Transcribed page text
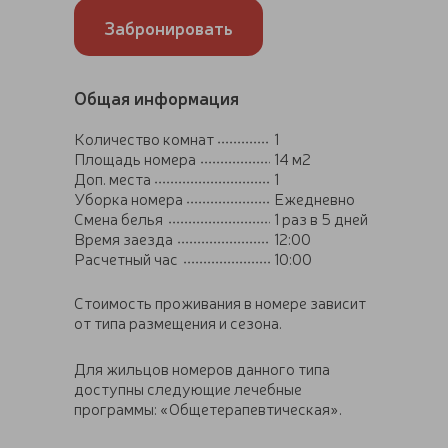
Забронировать
Общая информация
Количество комнат
1
Площадь номера
14 м2
Доп. места
1
Уборка номера
Ежедневно
Смена белья
1 раз в 5 дней
Время заезда
12:00
Расчетный час
10:00
Стоимость проживания в номере зависит
от типа размещения и сезона.
Для жильцов номеров данного типа
доступны следующие лечебные
программы: «Общетерапевтическая».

[INSTRUCTIONS TO FOLLOW] Transcribe every line from the rows above word for word, and leave out the pictures.

[RESULT BELOW]
Забронировать
Общая информация
Количество комнат
1
Площадь номера
14 м2
Доп. места
1
Уборка номера
Ежедневно
Смена белья
1 раз в 5 дней
Время заезда
12:00
Расчетный час
10:00
Стоимость проживания в номере зависит
от типа размещения и сезона.
Для жильцов номеров данного типа
доступны следующие лечебные
программы: «Общетерапевтическая».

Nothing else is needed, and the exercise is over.